▸ **WORK INSTRUCTIONS**
(1) From the article on John Brennan's withdrawal from the CIA post, extract verbatim the passage that opens with the words containing "Anti-Torture Activists Chase" and closes with "an Obama administration.".
(2) Answer the following from the article on John Brennan's withdrawal from the CIA post:
(a) Approximately how many psychiatrists and academics wrote to Obama opposing Brennan's appointment?
(b) Which conservative commentator is named as having opposed the nomination?
(c) Whom did the president-elect decide to retain as Secretary of Defense, and for at least how long?
(3) Carry on the article on John Brennan's withdrawal from the CIA post, beginning after its final sentence.

Anti-Torture Activists Chase Brennan from CIA Post

( – promoted by buhdydharma )

The Washington Post reports in an article today that the “criticism of a number of groups” regarding John Brennan’s positions on torture and rendition led him to withdraw his name from nomination to CIA director in an Obama administration.

Brennan’s withdrawal came three days after a group of about 200 psychiatrists and academics wrote to Obama opposing his appointment, saying Brennan was tainted by his association with some of the CIA’s most controversial policies of the Bush era. They include the use of waterboarding and other harsh interrogation methods against captured al-Qaeda leaders in secret CIA prisons.

“Mr. Brennan served as a high official in George Tenet’s CIA and supported Tenet’s policies, including ‘enhanced interrogations’ as well as ‘renditions’ to torturing countries,” the coalition stated in the letter. The group said Brennan’s appointment would “dishearten and alienate those who opposed torture under the Bush administration.”

I congratulate the psychologists and other health and academic professionals who helped demonstrate that there is anger and opposition to torture policies among much of the professional class and intelligentsia in this country. But this is a nuanced victory in a skirmish with a dangerous enemy, and I am admittedly someone who differs on tactics with those who helped orchestrate Brennan’s defeat. (Let’s not forget that a number of others on the left, and even conservatives like Andrew Sullivan opposed the Brennan would-be nomination.)

The CIA should be abolished. It cannot be reformed. It’s bureaucracy was forged in a world of covert wars and abusive interrogation research. Asking for someone who is “anti-torture” to head the CIA would at most drive the worst elements of torture underground. It might end, for awhile, the “enhanced interrogation techniques” (so-called “touchless torture”) that is the CIA’s expertise. But it does nothing to address the evils of covert secret action that derails foreign governments, nor is there any outcry against the use of targeted assassinations undertaken by the CIA over the years.

An example of how good feelings over a victory can lead to a false sense of comfort, consider the decision today by the Obama administration to put forth Bush’s Secretary of Defense Robert Gates for another go at the post.

President-elect Barack Obama has decided to retain the Bush administration’s Secretary of Defense, Robert Gates, in his current position, at least for a year….

Such a move, if confirmed, could also incite the Democratic left, which had based much of its support on Obama’s slowly melting pledge to withdraw American combat troops within 16 months and start immediately.

▸ **RECORDS SUPPLIED**
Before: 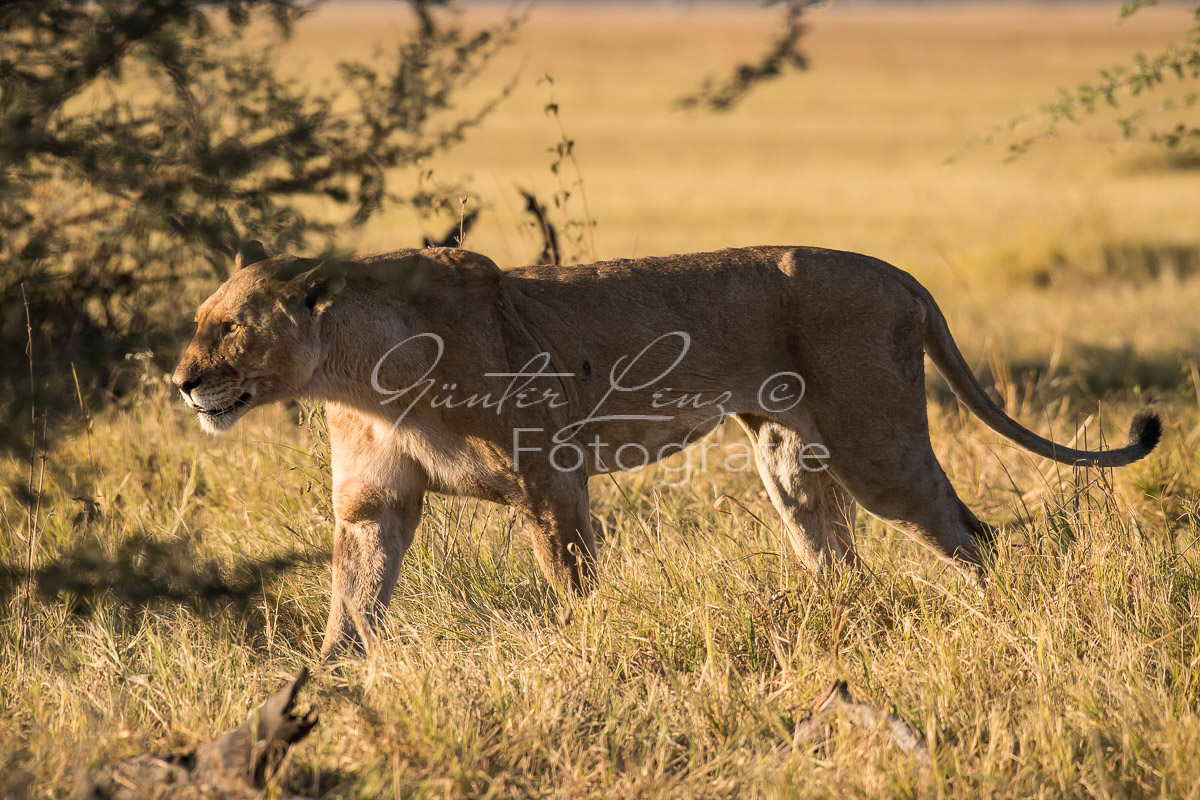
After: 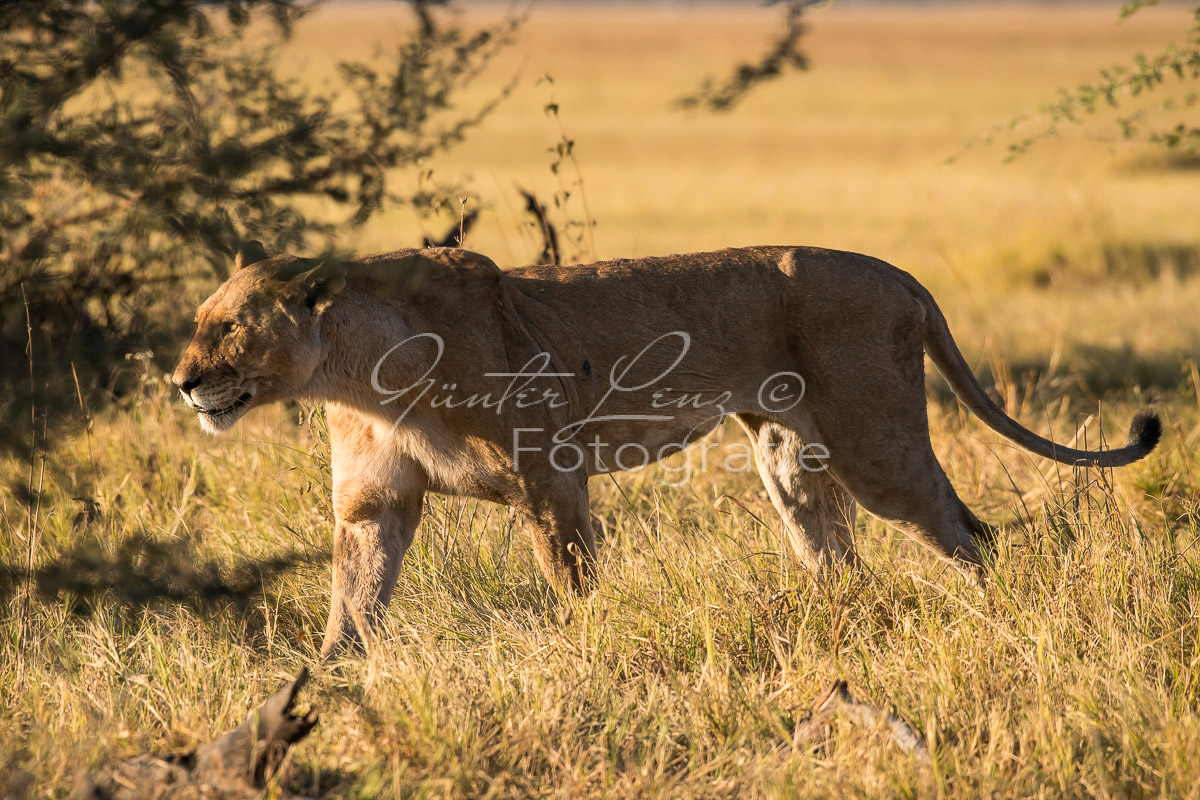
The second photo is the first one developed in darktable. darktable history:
color zones: curves: ch0 [(0, 0.613) (0.01, 0.613) (0.245, 0.448) (0.498, 0.529) (0.642, 0.665) (0.879, 0.777) (0.99, 0.613)]; ch1 [(0, 0.035) (0.121, 0.189) (0.259, 0.197) (0.415, 0.061) (0.589, 0.022) (0.732, 0.022) (0.857, 0.026) (0.991, 0.053)], mix -123.33%
contrast brightness saturation: saturation -0.046
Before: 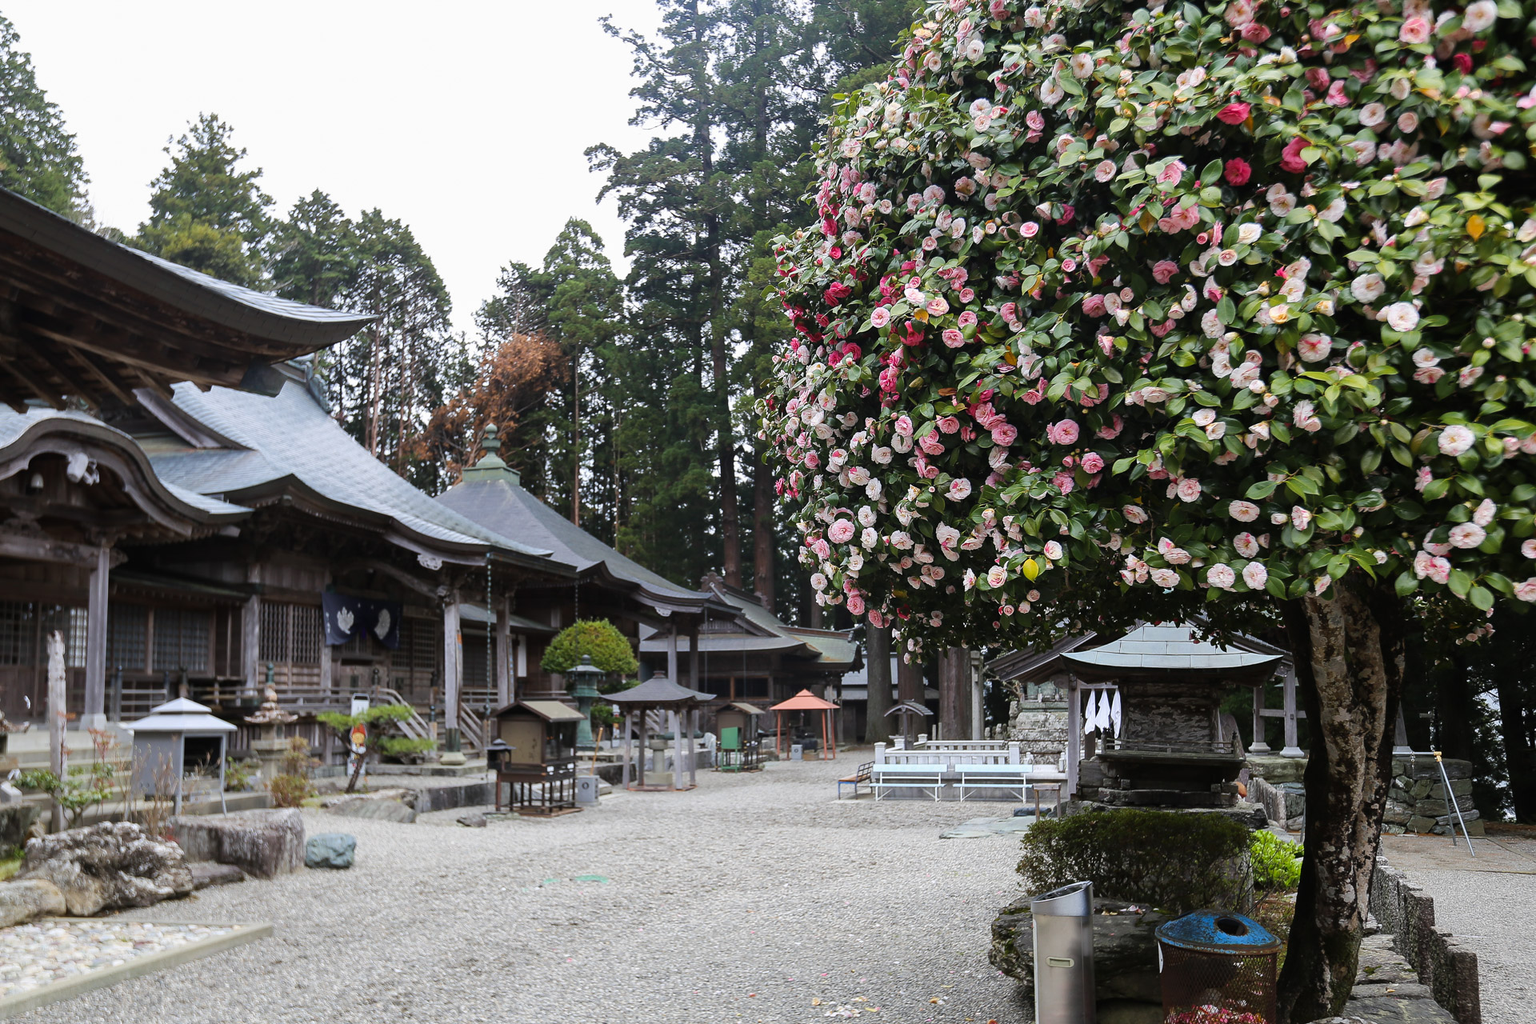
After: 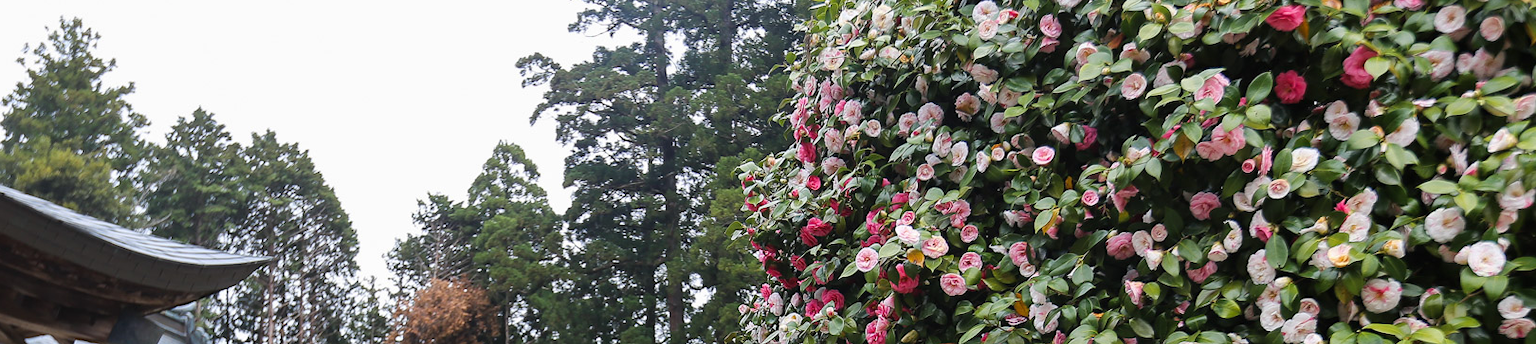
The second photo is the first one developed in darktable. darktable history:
crop and rotate: left 9.693%, top 9.628%, right 5.884%, bottom 61.963%
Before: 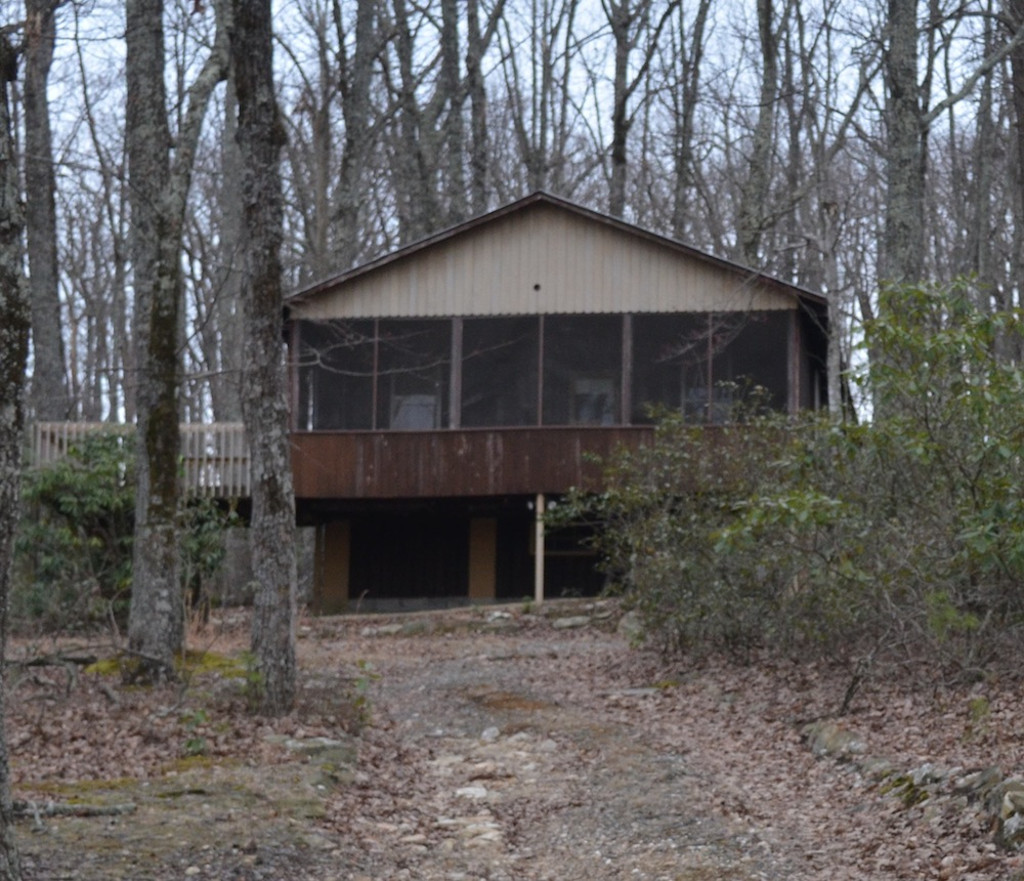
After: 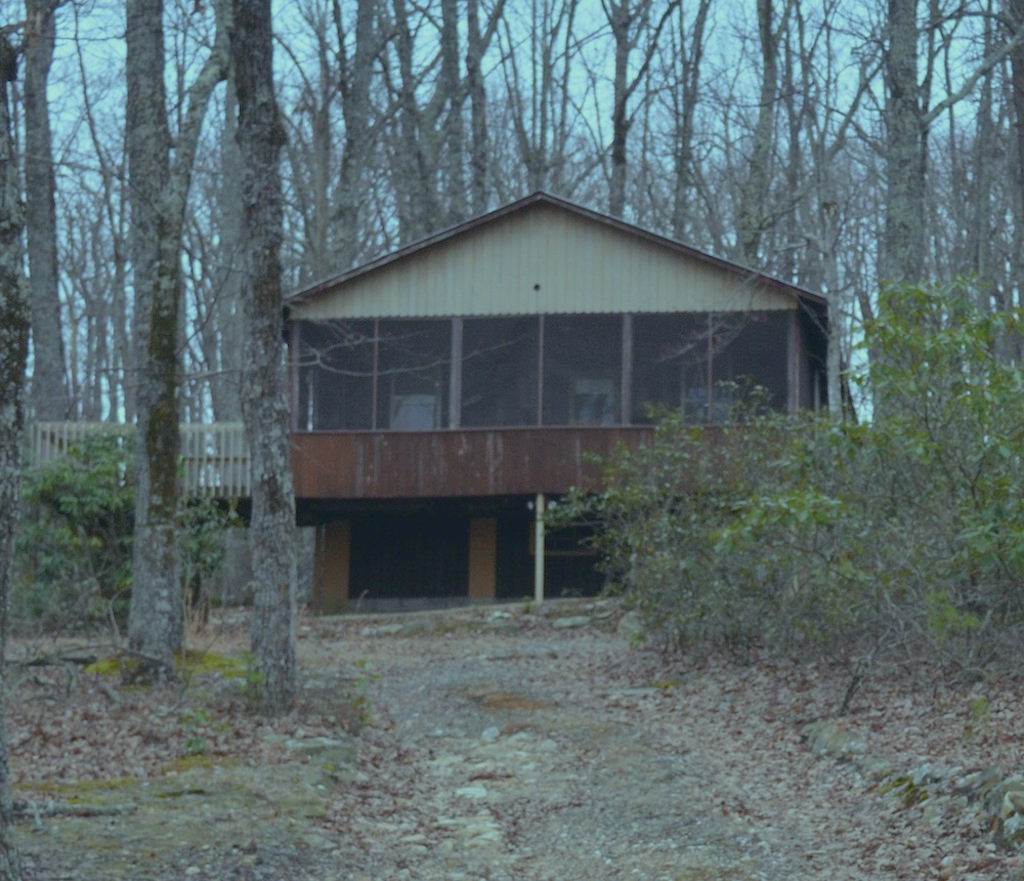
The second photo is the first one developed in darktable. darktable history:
color balance: mode lift, gamma, gain (sRGB), lift [0.997, 0.979, 1.021, 1.011], gamma [1, 1.084, 0.916, 0.998], gain [1, 0.87, 1.13, 1.101], contrast 4.55%, contrast fulcrum 38.24%, output saturation 104.09%
color balance rgb: contrast -30%
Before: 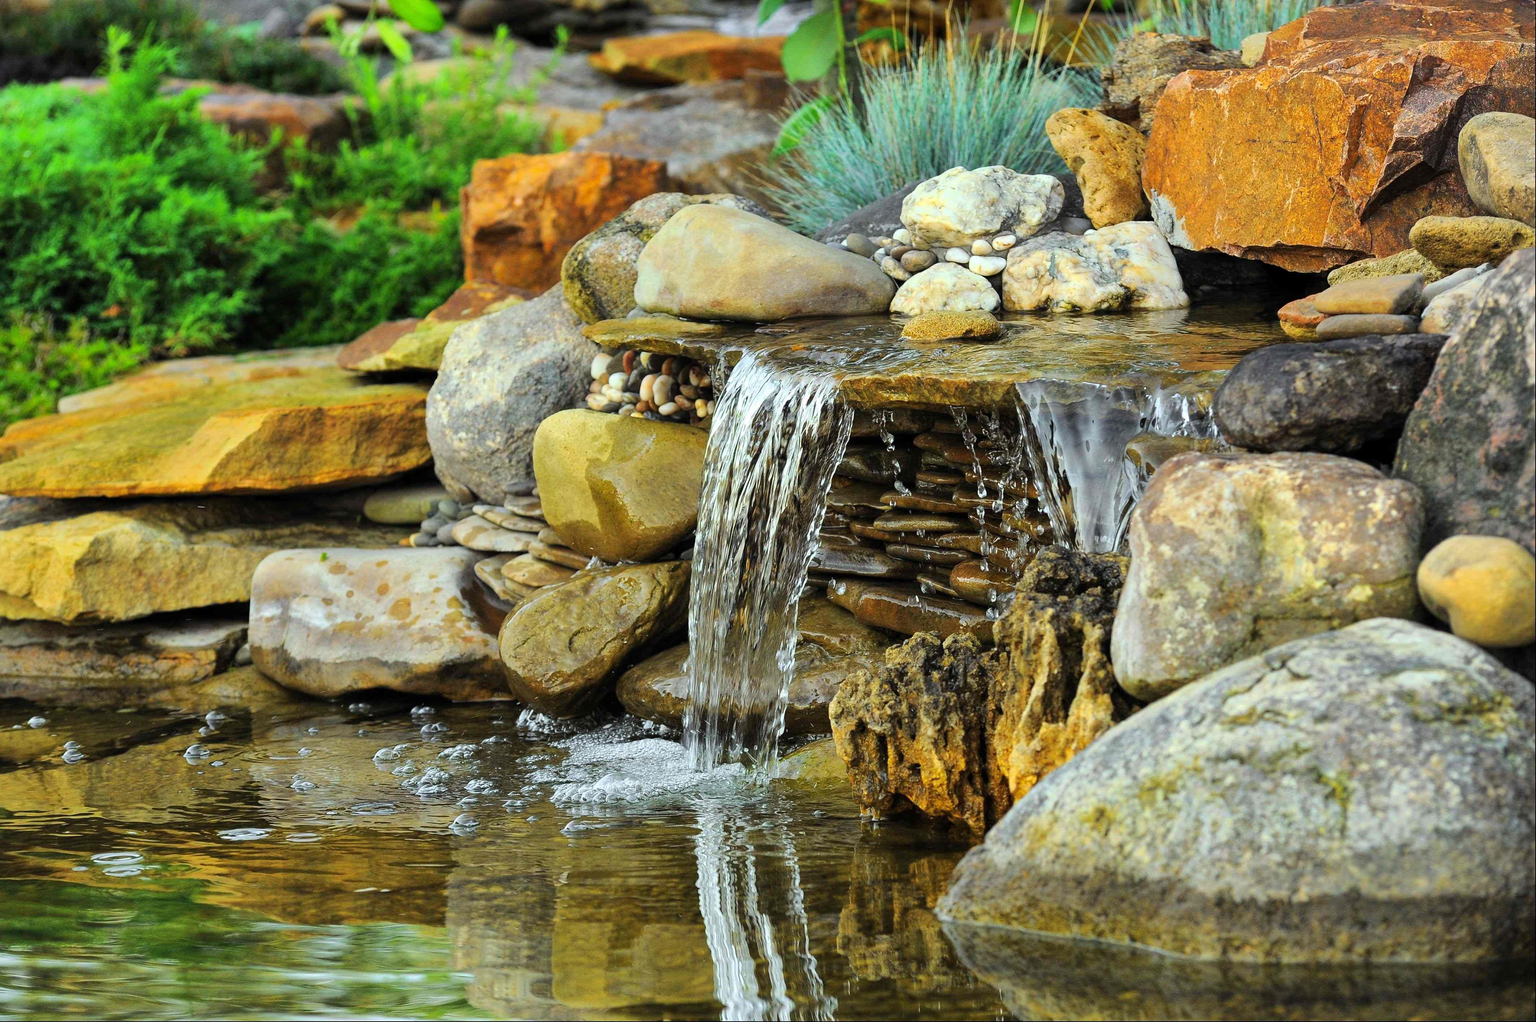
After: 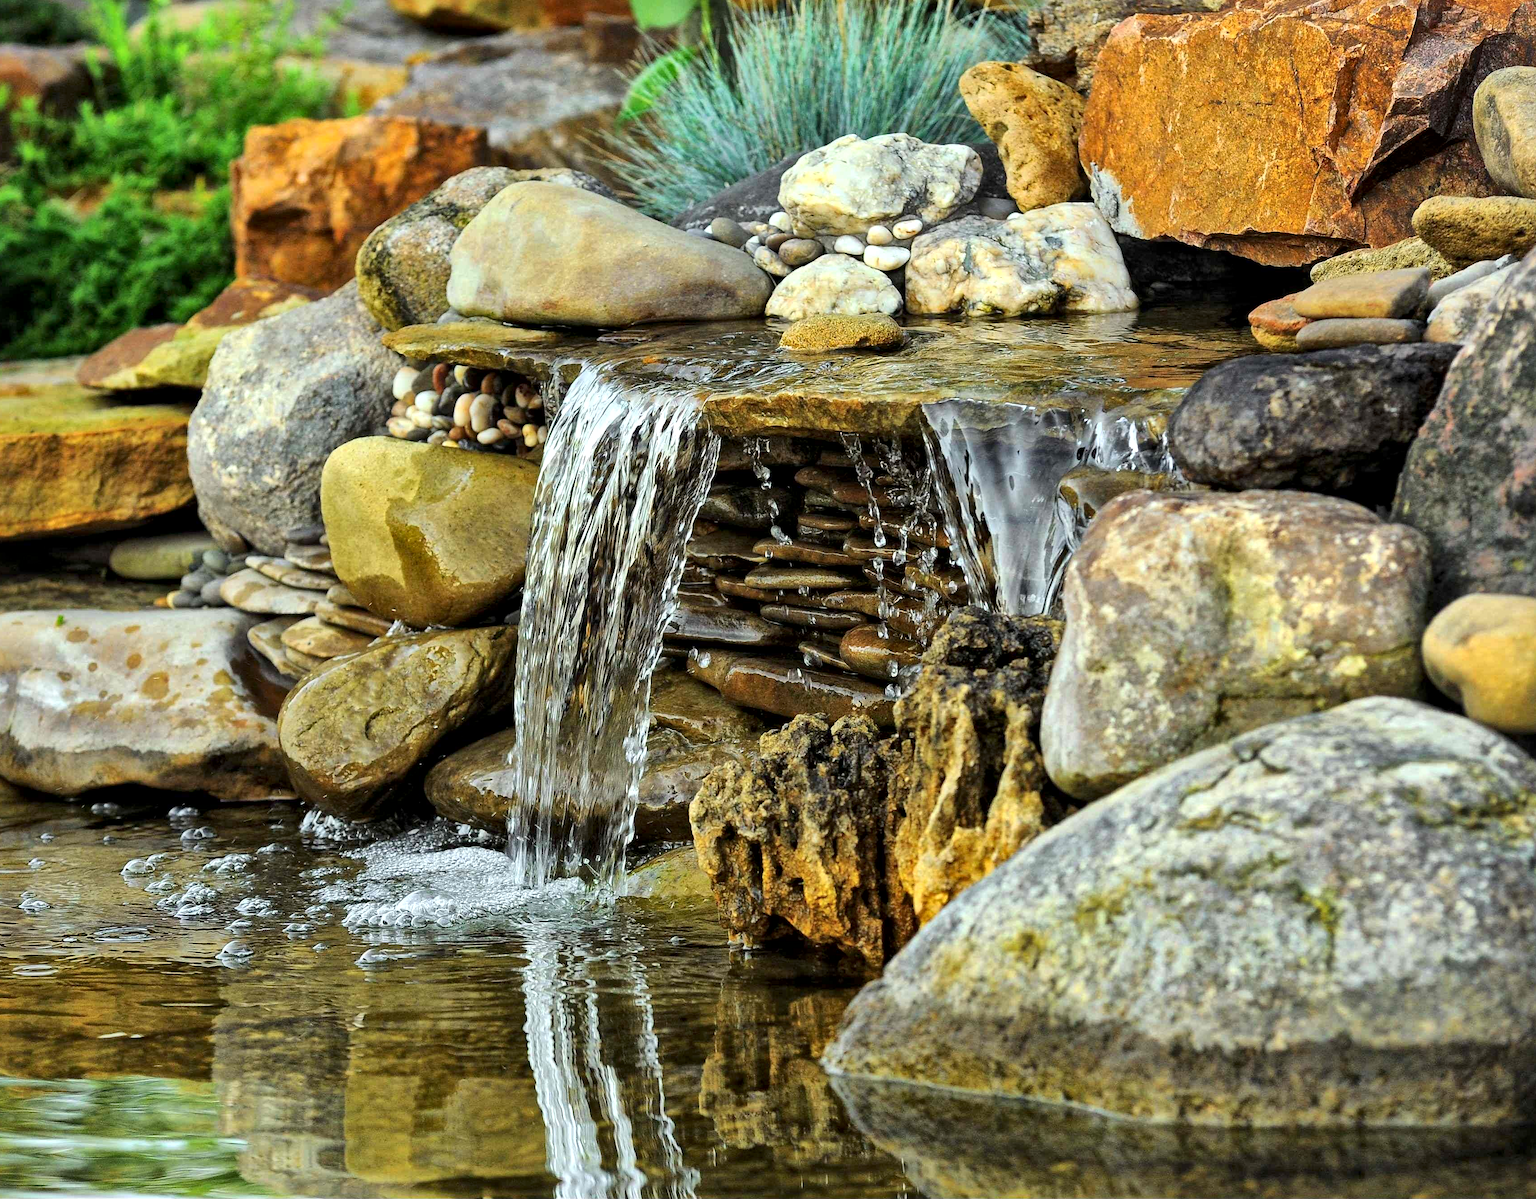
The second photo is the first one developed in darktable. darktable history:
crop and rotate: left 17.959%, top 5.771%, right 1.742%
local contrast: mode bilateral grid, contrast 25, coarseness 47, detail 151%, midtone range 0.2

▸ **RESULTS**
(1)
Anti-Torture Activists Chase Brennan from CIA Post

( – promoted by buhdydharma )

The Washington Post reports in an article today that the “criticism of a number of groups” regarding John Brennan’s positions on torture and rendition led him to withdraw his name from nomination to CIA director in an Obama administration.

(2)
(a) About 200.
(b) Andrew Sullivan.
(c) Robert Gates, at least for a year.

(3)
Gates has been a loyal steward of the successful surge, which Obama long appeared reluctant to admit during the political season….

On paper at least Gates and Obama also disagree over the need for a European missile defense system now, with Obama saying he wants the technology to be more proven before any installation talk.

Perhaps someone will remember that last August, Gates was implicated by the New York Times as a prime participant in the Pentagon’s own policy of secret detention in Iraq of foreign fighters, and rendition of prisoners to foreign countries, such as Saudi Arabia, where monitoring of interrogations and possible abuse is impossible. As the Times reported (emphases added):

Many of these militants are initially held, without notification to the Red Cross, sometimes for weeks at a time, in secret at a camp in Iraq and another in Afghanistan run by American Special Operations forces, the military officials said.

They said that foreign intelligence officers had been allowed access to these camps to question militants there, as a prelude to the transfers….

American military officials said the transfers required assurances that the prisoners would be well taken care of, but they would not specify those assurances, and human rights advocates questioned whether compliance could be monitored.

While the militants are in American custody, Pentagon rules allow them to be held at the Special Operations sites in Balad, Iraq, and Bagram, Afghanistan, for up to two weeks, with extensions permitted with the approval of Defense Secretary Robert M. Gates or his representative, military officials said.

As Aaron Glantz noted in 2006, after the hearings approving Gates as Secretary of Defense:

No Senator asked Robert Gates about a plan he wrote for President Reagan for an invasion of Lybia to “redraw the map of Northern Africa.” No one asked him about his record of falsifying intelligence during the Cold War and his involvement in the Iran-Contra scandal.

No Senator asked Robert Gates about his claim, in written testimony given before his public hearing, that he believes in the doctrine of preemptive strikes on other countries, the policy position that got us in the mess in Iraq.

No Senator asked Robert Gates about his claim, in written testimony given before his public hearing, that he believes Saddam Hussein had weapons of mass destruction or the capability to produce weapons of mass destruction and that he still – even in hindsight – thought the invasion was a good thing.

Perhaps I am wrong. I’m quite ready to admit it. But you cannot stop the hydra-headed monster that is the military-industrial-intelligence establishment by playing musical chairs. Does it matter to the 200 opponents of Brennan that Gates was a primary participant in the military’s own version of rendition, up to the present day (the Times story is actually dated last August)? Or that he has conducted secret detentions, prosecuted Bush’s “War on Terror”, as a supporter of the torture-loving Contras in Nicaragua under Reagan’s term of office, or any number of negatives concerning this stalwart defender of the ruling elite?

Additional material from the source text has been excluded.